From the entries below, return exactly the lines beginning at the one that contains "About the Event" and ending at the one that contains "PG Fashion Styling, PR & Content Creation", both of them included, and only those lines.

(Extracted page text data)
- Opening Delimiter -
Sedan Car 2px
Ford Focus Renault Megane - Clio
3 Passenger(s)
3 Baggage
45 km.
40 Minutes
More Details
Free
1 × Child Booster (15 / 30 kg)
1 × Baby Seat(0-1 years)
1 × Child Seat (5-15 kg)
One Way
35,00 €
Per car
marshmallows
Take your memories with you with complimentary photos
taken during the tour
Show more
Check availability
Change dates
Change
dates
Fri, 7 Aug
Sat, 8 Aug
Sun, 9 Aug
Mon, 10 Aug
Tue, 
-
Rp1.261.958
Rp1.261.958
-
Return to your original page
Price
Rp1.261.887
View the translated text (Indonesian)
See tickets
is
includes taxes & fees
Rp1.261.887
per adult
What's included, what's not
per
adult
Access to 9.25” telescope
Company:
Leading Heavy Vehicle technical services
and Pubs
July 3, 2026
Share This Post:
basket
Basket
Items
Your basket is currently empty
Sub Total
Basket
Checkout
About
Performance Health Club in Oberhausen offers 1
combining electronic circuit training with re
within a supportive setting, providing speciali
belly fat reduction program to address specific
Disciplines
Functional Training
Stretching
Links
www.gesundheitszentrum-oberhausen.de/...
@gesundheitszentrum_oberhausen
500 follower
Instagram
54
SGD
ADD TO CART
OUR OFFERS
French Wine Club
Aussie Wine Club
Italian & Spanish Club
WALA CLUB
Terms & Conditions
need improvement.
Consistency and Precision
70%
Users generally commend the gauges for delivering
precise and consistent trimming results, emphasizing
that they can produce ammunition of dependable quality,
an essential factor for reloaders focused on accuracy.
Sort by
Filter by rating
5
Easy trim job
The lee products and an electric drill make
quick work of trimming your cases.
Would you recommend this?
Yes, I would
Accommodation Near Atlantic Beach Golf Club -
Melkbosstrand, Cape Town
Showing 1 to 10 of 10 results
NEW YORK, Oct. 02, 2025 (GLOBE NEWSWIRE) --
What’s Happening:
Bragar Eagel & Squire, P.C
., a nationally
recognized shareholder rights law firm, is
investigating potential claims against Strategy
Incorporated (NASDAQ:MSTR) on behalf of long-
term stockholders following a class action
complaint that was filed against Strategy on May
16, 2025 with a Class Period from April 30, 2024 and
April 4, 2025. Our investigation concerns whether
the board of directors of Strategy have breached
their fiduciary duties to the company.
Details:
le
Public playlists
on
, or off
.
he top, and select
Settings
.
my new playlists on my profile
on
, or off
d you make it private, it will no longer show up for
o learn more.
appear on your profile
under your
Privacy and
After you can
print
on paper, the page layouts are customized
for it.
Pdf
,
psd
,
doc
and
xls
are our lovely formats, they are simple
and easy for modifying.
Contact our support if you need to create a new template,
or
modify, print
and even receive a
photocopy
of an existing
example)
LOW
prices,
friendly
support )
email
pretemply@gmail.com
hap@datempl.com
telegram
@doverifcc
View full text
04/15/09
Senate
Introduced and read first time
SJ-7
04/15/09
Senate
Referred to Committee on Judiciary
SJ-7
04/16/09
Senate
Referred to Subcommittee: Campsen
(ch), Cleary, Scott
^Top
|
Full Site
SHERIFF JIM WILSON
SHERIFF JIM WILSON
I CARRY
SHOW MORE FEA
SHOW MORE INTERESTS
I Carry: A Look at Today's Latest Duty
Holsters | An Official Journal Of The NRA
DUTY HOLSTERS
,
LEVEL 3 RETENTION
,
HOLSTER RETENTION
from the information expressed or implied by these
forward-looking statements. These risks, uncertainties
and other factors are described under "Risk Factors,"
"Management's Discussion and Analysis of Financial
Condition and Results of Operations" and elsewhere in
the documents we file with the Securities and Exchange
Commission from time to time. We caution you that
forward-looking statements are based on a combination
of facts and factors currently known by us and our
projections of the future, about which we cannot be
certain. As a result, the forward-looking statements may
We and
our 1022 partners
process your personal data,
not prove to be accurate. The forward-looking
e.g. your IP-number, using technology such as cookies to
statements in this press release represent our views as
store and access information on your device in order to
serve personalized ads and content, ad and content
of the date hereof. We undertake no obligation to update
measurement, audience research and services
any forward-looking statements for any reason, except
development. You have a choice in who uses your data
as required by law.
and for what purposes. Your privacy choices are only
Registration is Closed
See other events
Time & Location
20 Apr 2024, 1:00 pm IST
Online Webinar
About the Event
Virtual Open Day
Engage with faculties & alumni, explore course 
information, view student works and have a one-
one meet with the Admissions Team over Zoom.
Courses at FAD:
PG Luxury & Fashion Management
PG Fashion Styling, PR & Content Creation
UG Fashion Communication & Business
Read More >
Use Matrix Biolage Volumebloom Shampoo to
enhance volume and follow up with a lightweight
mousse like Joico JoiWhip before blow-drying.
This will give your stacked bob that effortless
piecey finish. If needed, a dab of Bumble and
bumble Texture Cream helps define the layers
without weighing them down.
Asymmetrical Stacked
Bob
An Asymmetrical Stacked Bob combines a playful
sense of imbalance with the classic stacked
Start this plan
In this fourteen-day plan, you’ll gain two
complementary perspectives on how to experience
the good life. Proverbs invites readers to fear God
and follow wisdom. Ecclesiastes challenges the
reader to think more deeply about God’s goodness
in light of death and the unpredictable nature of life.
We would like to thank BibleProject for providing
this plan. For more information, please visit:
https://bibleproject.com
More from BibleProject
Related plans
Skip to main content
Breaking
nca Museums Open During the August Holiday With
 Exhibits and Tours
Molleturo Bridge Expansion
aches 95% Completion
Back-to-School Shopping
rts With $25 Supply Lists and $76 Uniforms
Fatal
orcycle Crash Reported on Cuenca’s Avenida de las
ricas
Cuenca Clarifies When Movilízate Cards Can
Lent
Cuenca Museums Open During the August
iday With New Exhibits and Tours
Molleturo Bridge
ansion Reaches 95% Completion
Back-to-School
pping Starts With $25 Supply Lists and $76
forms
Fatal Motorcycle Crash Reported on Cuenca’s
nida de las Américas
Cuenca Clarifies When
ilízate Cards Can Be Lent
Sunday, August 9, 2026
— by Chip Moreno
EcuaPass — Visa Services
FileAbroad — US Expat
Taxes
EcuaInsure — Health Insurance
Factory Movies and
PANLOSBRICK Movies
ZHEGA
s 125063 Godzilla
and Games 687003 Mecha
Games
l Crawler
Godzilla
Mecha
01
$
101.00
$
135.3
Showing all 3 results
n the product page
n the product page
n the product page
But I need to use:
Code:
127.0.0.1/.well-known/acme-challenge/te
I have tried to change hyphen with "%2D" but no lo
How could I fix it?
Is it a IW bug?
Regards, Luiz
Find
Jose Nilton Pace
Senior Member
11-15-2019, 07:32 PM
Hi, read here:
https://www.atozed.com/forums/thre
- Closing Delimiter -
_ANSWER TO THE PROBLEM_.
About the Event
Virtual Open Day
Engage with faculties & alumni, explore course 
information, view student works and have a one-
one meet with the Admissions Team over Zoom.
Courses at FAD:
PG Luxury & Fashion Management
PG Fashion Styling, PR & Content Creation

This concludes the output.